> **WORK TASK**: Skip all pictures. Write out the data below from its first line through the line that contains "190 110 3.24".

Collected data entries

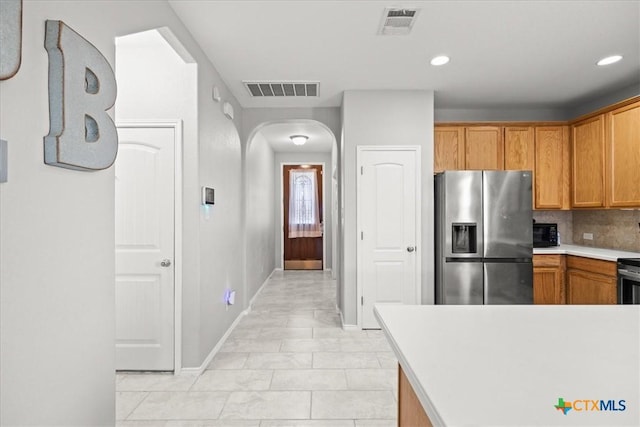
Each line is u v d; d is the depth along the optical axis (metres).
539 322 1.27
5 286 1.07
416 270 3.82
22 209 1.12
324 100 4.11
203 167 2.87
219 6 2.26
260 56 2.99
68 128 1.26
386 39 2.72
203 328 2.85
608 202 3.51
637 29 2.58
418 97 3.80
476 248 3.57
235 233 3.95
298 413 2.23
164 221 2.75
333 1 2.23
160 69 2.75
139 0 1.88
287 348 3.30
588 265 3.42
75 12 1.37
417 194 3.81
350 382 2.63
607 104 3.94
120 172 2.75
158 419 2.17
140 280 2.77
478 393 0.77
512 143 4.06
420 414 1.12
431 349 1.02
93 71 1.41
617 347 1.03
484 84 3.64
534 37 2.69
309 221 7.80
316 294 5.51
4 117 1.06
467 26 2.54
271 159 7.16
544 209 4.08
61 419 1.29
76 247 1.38
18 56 1.06
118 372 2.79
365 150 3.80
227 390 2.52
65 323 1.31
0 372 1.05
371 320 3.83
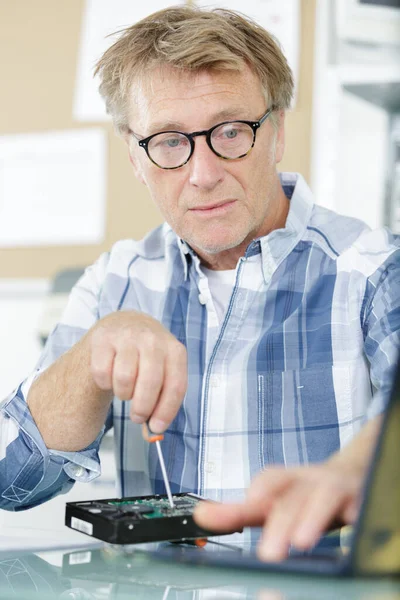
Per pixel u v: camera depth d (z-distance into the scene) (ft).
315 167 5.80
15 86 6.86
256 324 3.52
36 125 6.81
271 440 3.33
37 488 3.02
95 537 1.92
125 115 3.55
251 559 1.57
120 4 6.50
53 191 6.73
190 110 3.24
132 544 1.89
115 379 2.31
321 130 5.79
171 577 1.61
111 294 3.82
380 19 5.68
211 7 3.49
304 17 5.84
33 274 6.80
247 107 3.28
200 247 3.42
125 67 3.42
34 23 6.81
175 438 3.42
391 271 3.41
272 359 3.43
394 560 1.35
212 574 1.60
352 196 5.73
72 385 2.86
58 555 1.88
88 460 3.01
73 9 6.67
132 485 3.47
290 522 1.55
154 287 3.79
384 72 5.68
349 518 1.52
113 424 3.56
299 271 3.56
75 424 2.90
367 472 1.33
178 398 2.29
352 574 1.37
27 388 3.01
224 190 3.28
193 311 3.63
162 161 3.35
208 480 3.32
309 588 1.40
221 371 3.44
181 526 1.90
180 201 3.37
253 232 3.55
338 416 3.33
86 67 6.63
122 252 3.96
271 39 3.44
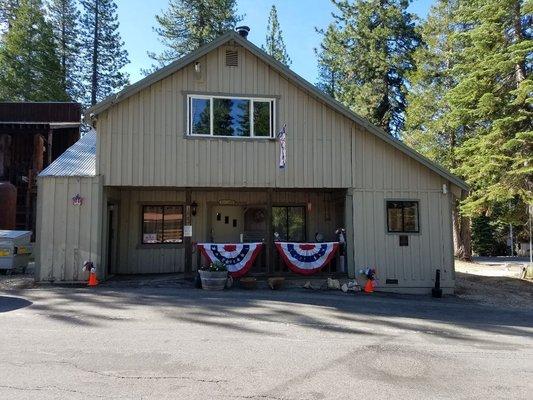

> **TASK RESPONSE**:
Each line is u v d; d is the depth along the optical axis (metres).
539 322 1.27
5 286 1.07
416 270 3.82
22 209 1.12
324 100 4.11
203 167 2.87
219 6 2.26
260 56 2.99
68 128 1.26
386 39 2.72
203 328 2.85
608 202 3.51
637 29 2.58
418 97 3.80
476 248 3.57
235 233 3.95
298 413 2.23
164 221 2.75
333 1 2.23
160 69 2.75
139 0 1.88
287 348 3.30
588 265 3.42
75 12 1.37
417 194 3.81
350 382 2.63
607 104 3.94
120 172 2.75
158 419 2.17
140 280 2.77
478 393 0.77
512 143 4.06
420 414 1.12
431 349 1.02
93 71 1.41
617 347 1.03
484 84 3.64
534 37 2.69
309 221 7.80
316 294 5.51
4 117 1.06
467 26 2.54
271 159 7.16
544 209 4.08
61 419 1.29
76 247 1.38
18 56 1.06
118 372 2.79
365 150 3.80
227 390 2.52
65 323 1.31
0 372 1.05
371 320 3.83
Per pixel u v: camera depth d (z-distance into the scene) (ft).
315 167 5.80
15 86 6.86
256 324 3.52
36 125 6.81
271 440 3.33
37 488 3.02
95 537 1.92
125 115 3.55
251 559 1.57
120 4 6.50
53 191 6.73
190 110 3.24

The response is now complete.